Allow yourself to live in the moment—and think ahead
While it’s important to process your grief following a loss (more on that here), allowing yourself to live in the moment of this pregnancy will help you connect with your baby. Be an active participant in those ultrasound appointments and feel those kicks (and share them with your partner if you have one). And, dream a little about the future: making plans for the baby can make a big difference in your experience of pregnancy.
Turn to a medical professional
Getting some reassurance from an expert can make a big difference in how you’re experiencing your pregnancy. “It's really important to have a professional you can turn to, even if it means going in to see the nurse who's following you in the clinic to maybe check the baby's heartbeat or to get an ultrasound if necessary.
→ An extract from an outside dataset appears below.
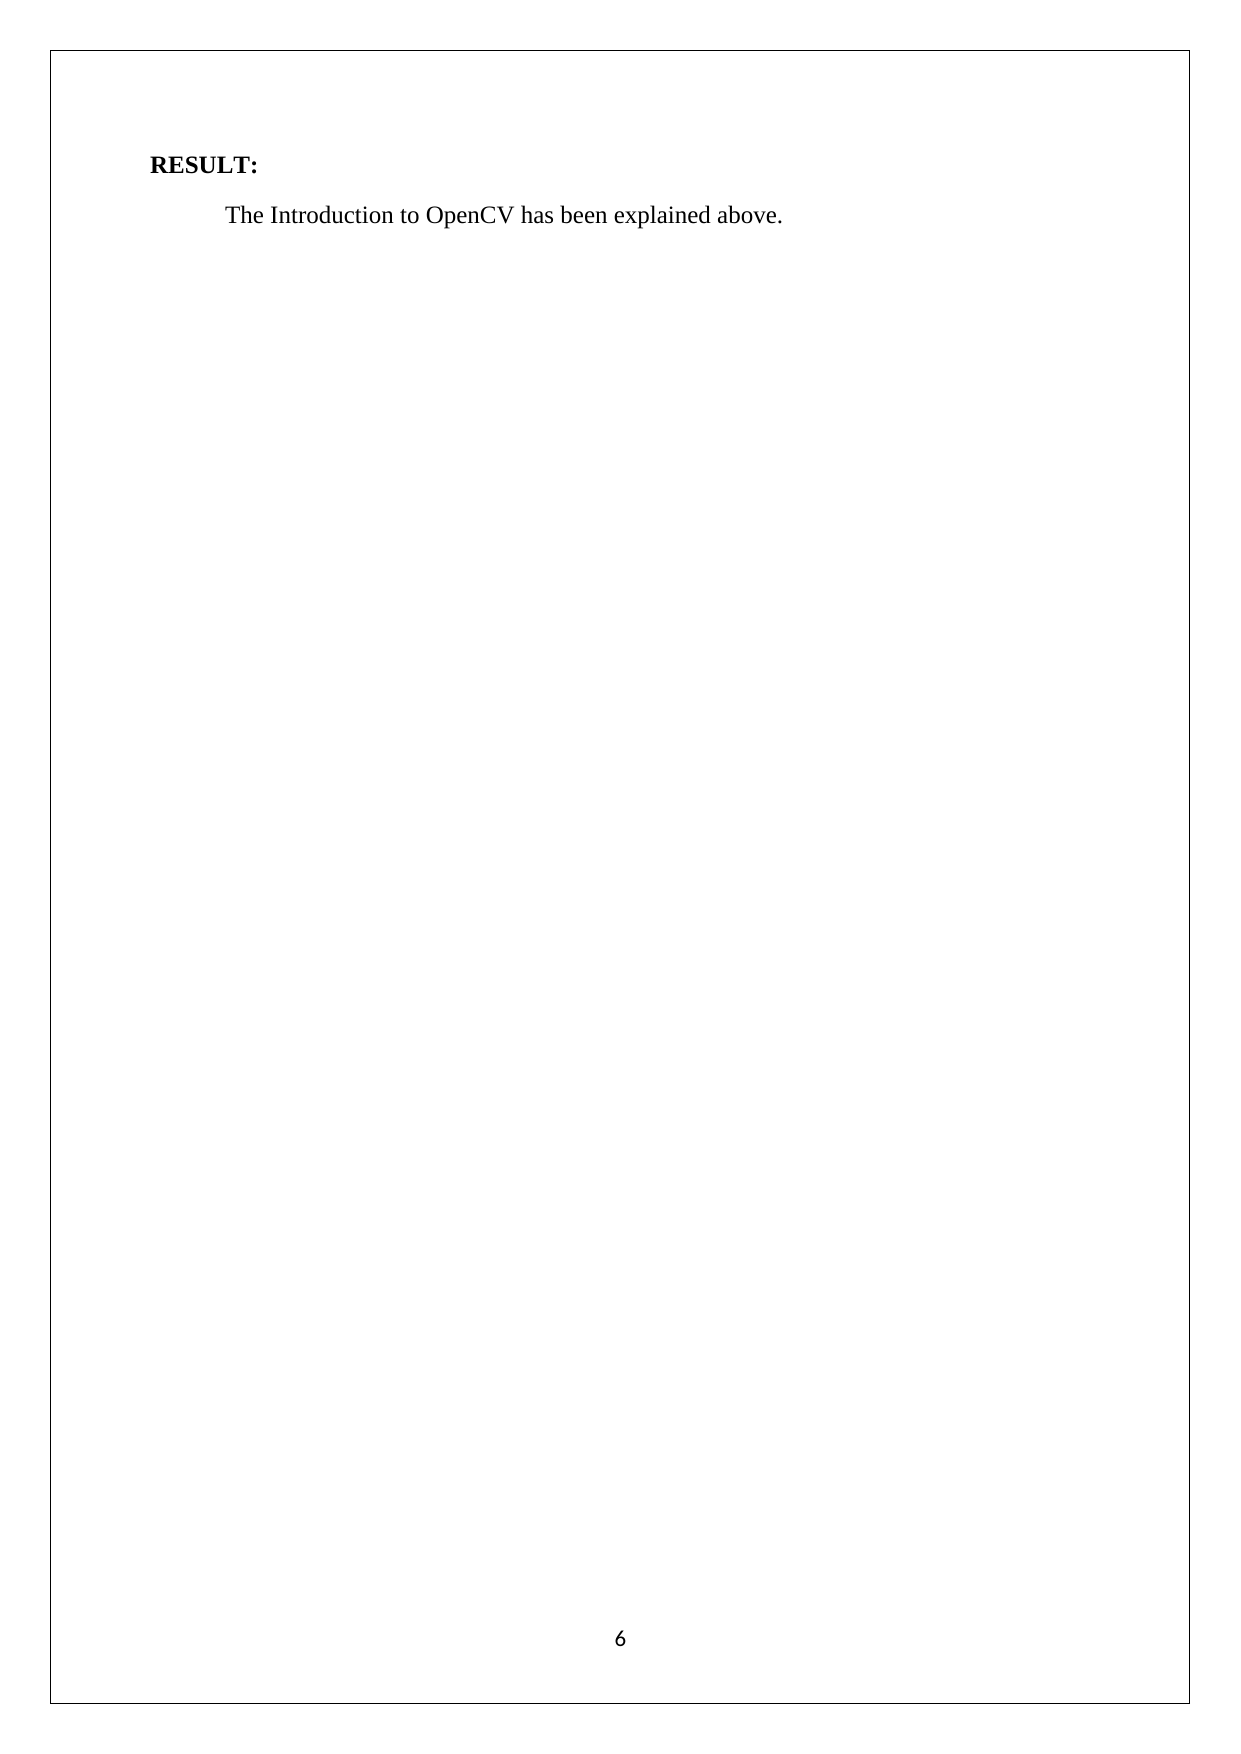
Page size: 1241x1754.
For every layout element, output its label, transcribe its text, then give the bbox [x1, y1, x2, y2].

text RESULT: [150, 150, 1090, 179]
text The Introduction to OpenCV has been explained above. [150, 200, 1090, 228]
You don't even really need to see the gynecologist—you just need to see someone, even if it's just for anxiety reasons.”
Turn to a mental health professional
“If you find there’s sadness, grief and anxiety that’s unrelenting, and that is leading to obsessive worries or panic attacks, those are times you might need to seek more professional help,” says Bev. You can always start with your primary care physician or your therapist if you have one, but there are also specialists that can address your specific concerns relating to miscarriage and pregnancy. “I also want to stress that medications—in particular antidepressants—are generally considered safe in pregnancy and they can be very, very helpful,” says Bev. Make sure to talk to your doctor about mental health medications, especially if you were taking them prior to pregnancy. “If it’s something that can be considered, it can make a big difference in terms of mental health during pregnancy and also postpartum.”